Saved data entries:
════════════════════
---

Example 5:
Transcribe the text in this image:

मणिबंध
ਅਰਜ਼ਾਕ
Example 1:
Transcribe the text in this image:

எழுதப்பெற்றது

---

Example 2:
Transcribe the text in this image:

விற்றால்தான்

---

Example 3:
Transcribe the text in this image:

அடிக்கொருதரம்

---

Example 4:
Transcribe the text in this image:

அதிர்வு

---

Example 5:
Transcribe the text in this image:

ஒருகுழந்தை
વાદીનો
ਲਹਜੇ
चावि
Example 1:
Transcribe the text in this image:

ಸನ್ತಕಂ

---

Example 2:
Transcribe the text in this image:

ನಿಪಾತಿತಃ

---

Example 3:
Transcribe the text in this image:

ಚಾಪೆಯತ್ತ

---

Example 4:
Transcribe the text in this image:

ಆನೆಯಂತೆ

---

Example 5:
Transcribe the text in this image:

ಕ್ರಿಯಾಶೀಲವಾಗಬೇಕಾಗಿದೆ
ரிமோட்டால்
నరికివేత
════════════════════
Exact copies of all the lines above are required.

*Task output*:
---

Example 5:
Transcribe the text in this image:

मणिबंध
ਅਰਜ਼ਾਕ
Example 1:
Transcribe the text in this image:

எழுதப்பெற்றது

---

Example 2:
Transcribe the text in this image:

விற்றால்தான்

---

Example 3:
Transcribe the text in this image:

அடிக்கொருதரம்

---

Example 4:
Transcribe the text in this image:

அதிர்வு

---

Example 5:
Transcribe the text in this image:

ஒருகுழந்தை
વાદીનો
ਲਹਜੇ
चावि
Example 1:
Transcribe the text in this image:

ಸನ್ತಕಂ

---

Example 2:
Transcribe the text in this image:

ನಿಪಾತಿತಃ

---

Example 3:
Transcribe the text in this image:

ಚಾಪೆಯತ್ತ

---

Example 4:
Transcribe the text in this image:

ಆನೆಯಂತೆ

---

Example 5:
Transcribe the text in this image:

ಕ್ರಿಯಾಶೀಲವಾಗಬೇಕಾಗಿದೆ
ரிமோட்டால்
నరికివేత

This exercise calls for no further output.